De l’Europe vers l’Afrique
Le contraste apparaît lorsqu’on compare les dernières éditions. En 2022, le TIF s’inscrivait dans la relance post-Covid avec une forte présence d’institutions financières internationales, dont la Banque mondiale. En 2024, le forum avait pris une coloration nettement euro-méditerranéenne sous le label « EU-Tunisia Business Forum », mettant en avant l’Union européenne, la Banque européenne d’investissement (BEI), la Banque européenne pour la reconstruction et le développement (BERD) ainsi que l’initiative Global Gateway. La BEI y avait notamment annoncé un soutien de 450 millions d’euros à la Tunisie.
Le TIF 2026 prend une autre direction. Le programme officiel l’assume clairement avec une plénière intitulée « Tunisia: A Gateway to Africa ». La présence du secrétaire général de la Zone de libre-échange continentale africaine (ZLECAf), Wamkele Mene, et le partenariat avec la BAD illustrent cette volonté de renforcer l’ancrage africain de la Tunisie.
L’objectif est clair : positionner le pays comme une plateforme reliant les marchés européens et africains, à un moment où l’Afrique figure parmi les régions affichant les plus fortes perspectives de croissance à long terme.
Automobile, diaspora et projets concrets
Cette orientation se reflète dans les thématiques retenues. L’industrie automobile et l’électromobilité feront l’objet d’un atelier spécifique réunissant industriels, équipementiers et centres de recherche.
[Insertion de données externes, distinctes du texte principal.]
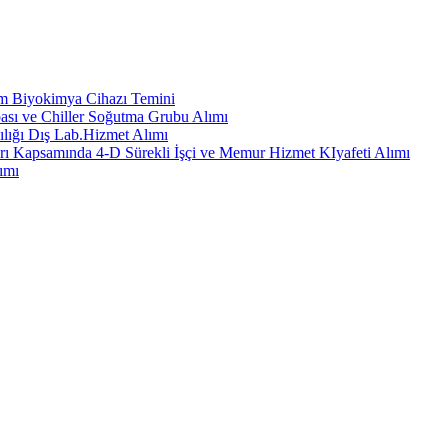
em Biyokimya Cihazı Temini
ası ve Chiller Soğutma Grubu Alımı
ılığı Dış Lab.Hizmet Alımı
rı Kapsamında 4-D Sürekli İşçi ve Memur Hizmet KIyafeti Alımı
ımı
La diaspora tunisienne bénéficiera également d’une attention particulière grâce à un programme développé avec l’Organisation internationale pour les migrations (OIM) afin d’encourager les investissements des Tunisiens résidant à l’étranger.
Le programme comprend aussi des sessions consacrées à l’agroalimentaire, au textile, à l’entrepreneuriat féminin et aux opportunités offertes par les banques multilatérales de développement.
Parmi les annonces attendues figurent le lancement d’une plateforme numérique destinée aux investisseurs et la présentation de plusieurs projets structurants, dont la future Aghlabides Medical City à Kairouan.
Cette orientation ne traduit pas un éloignement de l’Europe, qui demeure de loin le premier partenaire commercial de la Tunisie. Les marchés européens absorbent encore plus de 70% des exportations tunisiennes, tandis que la part de l’Afrique reste nettement plus limitée. Il s’agit donc moins d’un basculement que d’une stratégie de diversification : réduire la dépendance à un seul espace économique et saisir les relais de croissance là où ils se trouvent.